### Input material

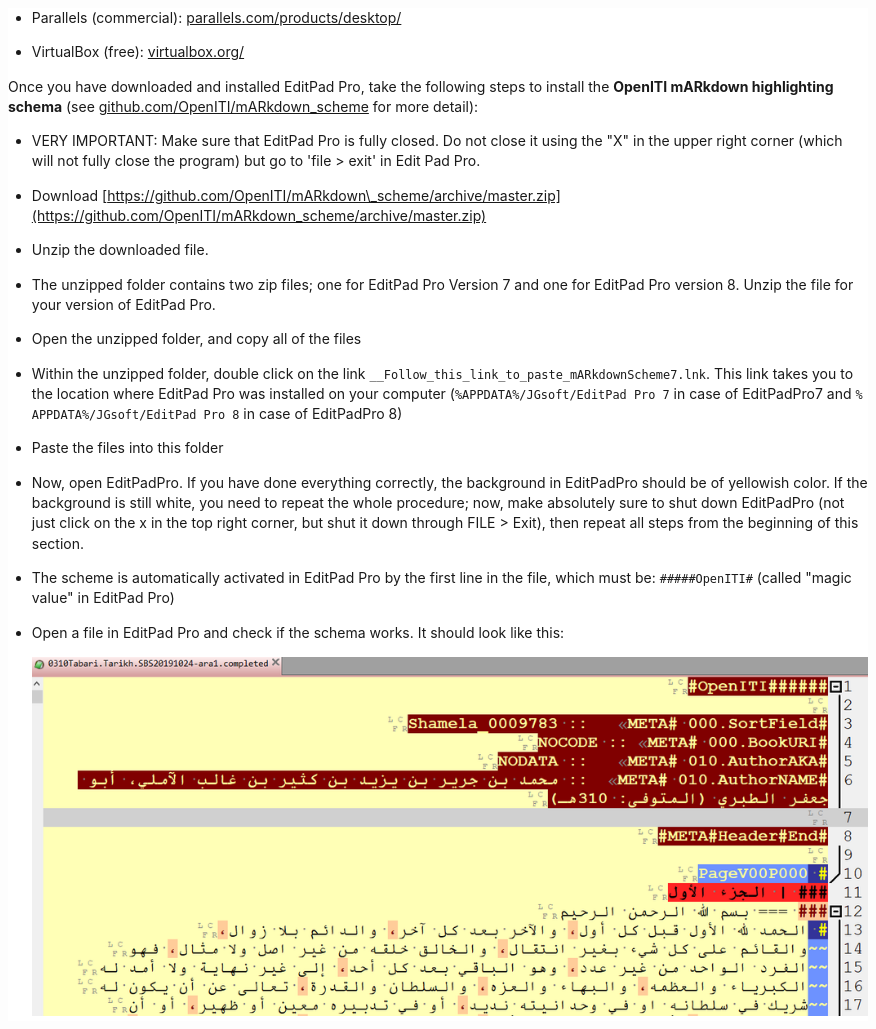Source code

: -   Parallels (commercial): [parallels.com/products/desktop/](https://www.parallels.com/products/desktop/)

-   VirtualBox (free): [virtualbox.org/](https://www.virtualbox.org/)

Once you have downloaded and installed EditPad Pro, take the following
steps to install the **OpenITI mARkdown highlighting schema** (see
[github.com/OpenITI/mARkdown\_scheme](https://github.com/OpenITI/mARkdown_scheme)
for more detail):

-   VERY IMPORTANT: Make sure that EditPad Pro is fully closed. Do not
     close it using the "X" in the upper right corner (which will not
     fully close the program) but go to 'file \> exit' in Edit Pad Pro.

-   Download [https://github.com/OpenITI/mARkdown\_scheme/archive/master.zip](https://github.com/OpenITI/mARkdown_scheme/archive/master.zip)

-   Unzip the downloaded file.

-   The unzipped folder contains two zip files; one for EditPad Pro
     Version 7 and one for EditPad Pro version 8. Unzip the file for
     your version of EditPad Pro.

-   Open the unzipped folder, and copy all of the files

-   Within the unzipped folder, double click on the link
     `__Follow_this_link_to_paste_mARkdownScheme7.lnk`. This
     link takes you to the location where EditPad Pro was installed on
     your computer (`%APPDATA%/JGsoft/EditPad Pro 7` in case of
     EditPadPro7 and `%APPDATA%/JGsoft/EditPad Pro 8` in case of
     EditPadPro 8)

-   Paste the files into this folder

-   Now, open EditPadPro. If you have done everything correctly, the
     background in EditPadPro should be of yellowish color. If the
     background is still white, you need to repeat the whole procedure;
     now, make absolutely sure to shut down EditPadPro (not just click
     on the x in the top right corner, but shut it down through FILE \>
     Exit), then repeat all steps from the beginning of this section.

-   The scheme is automatically activated in EditPad Pro by the first
     line in the file, which must be: `#####OpenITI#` (called "magic
     value" in EditPad Pro)

-   Open a file in EditPad Pro and check if the schema works. It should
     look like this: 
     
     ![](./media/image21.png)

### Task directions
The range runs from the line above containing "background in EditPadPro" to the line containing "on the x in", inclusive. Restate those lines word for word and no others.

### Task result
     background in EditPadPro should be of yellowish color. If the
     background is still white, you need to repeat the whole procedure;
     now, make absolutely sure to shut down EditPadPro (not just click
     on the x in the top right corner, but shut it down through FILE \>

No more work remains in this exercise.